There are mainly two types of writs of error. The writ of error coram nobis is issued by the court in which the original decision was rendered. A court grants a writ of error coram nobis to review errors made during its own legal proceedings. The writ of error coram vobis, on the other hand, is issued by a supervening court (usually an appellate court) to a lower court where the original judgment was rendered. For example, an appellate court can demand that a lower court convey the record of a case to the appellate court so that the record may be reviewed for alleged errors of law committed during a judicial proceeding. See, e.g. Worcester v. Georgia, 31 U.S. 515 (1832). The difference can be understood through the meanings of the Latin terms. Coram nobis means “before us,” whereas coram vobis means “before you.” 

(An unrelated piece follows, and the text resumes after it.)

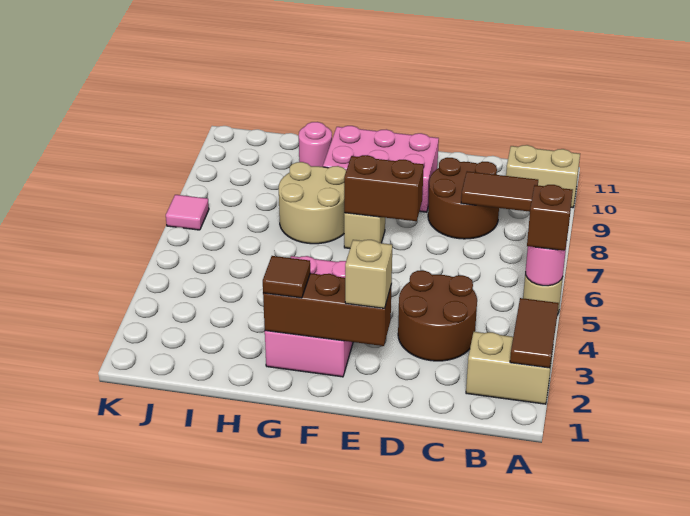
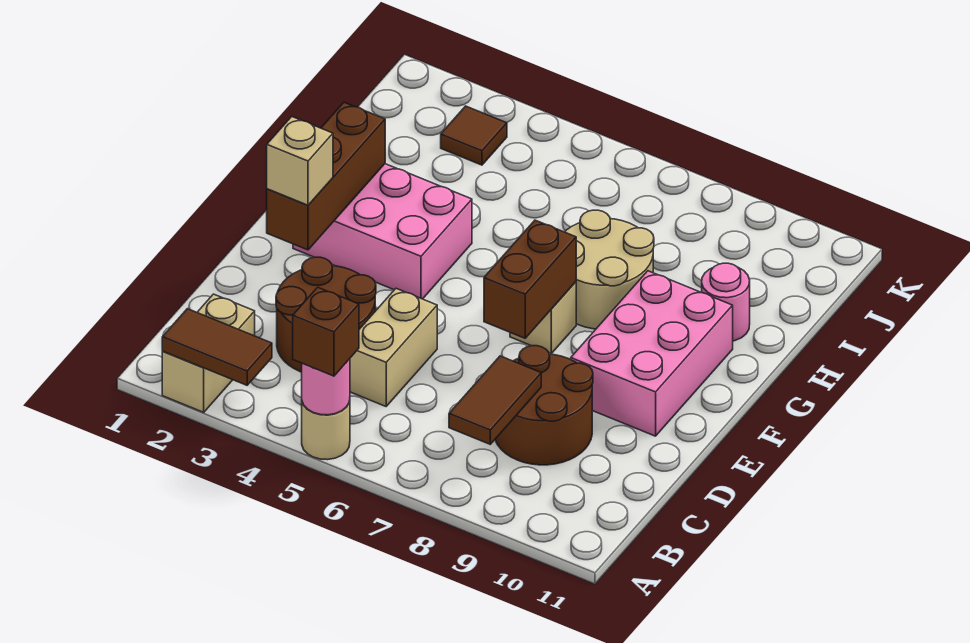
tan 1x2 brick [506,145,580,208] -> tan 1x2 brick moved to [350,289,437,406]
brown 1x1 tile [263,256,310,298] -> brown 1x1 tile moved to [441,106,507,165]
pink 1x1 tile [166,195,209,230] -> none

Traditionally, the writ of certiorari was largely a pathway to a writ of error. The core difference between the two writs was that the writ of error limited review to legal questions whereas the writ of certiorari gave the court power to review both legal and factual questions. See Harris v. Barber, 129 U.S. 366 (1889).

Since then, the Federal court system has largely done away with the writ of error. In civil cases, the writ of error has been expressly abolished by Rule 60 of the Federal Rules of Civil Procedure (FRCP).  Prior to the enactment of subsections 60(b)(4)-(6), relief from judgment was available under the writ system authorized by 28 U.S.C. § 1651, the All Writs Act. Relief from judgment in civil cases is now governed by Rule 59 and Rule 60 of the FRCP rather than the writ system.

In criminal cases, the Federal Rules of Appellate Procedure provide an alternative to the writ of error. In 1948, 28 U.S.C. § 2255 was enacted to provide a post-conviction remedy consistent with the writ of error coram nobis and § 1651, the All Writs Act. The remedy provided by § 2255 differs from the writ of habeas corpus in that it is requested by motion rather than a separate petition.  For this reason, a § 2255 motion is considered to be a continuation of the criminal case whose judgment is under attack rather than a new civil action.

Although § 2255 does not expressly abolish the writ of error, the writ no longer plays a significant role in criminal proceedings.  According to the Supreme Court, "it has become difficult to conceive of a situation in which the writ would be necessary or appropriate." See Carlisle v. United States, 517 U.S. 416, 429 (1996).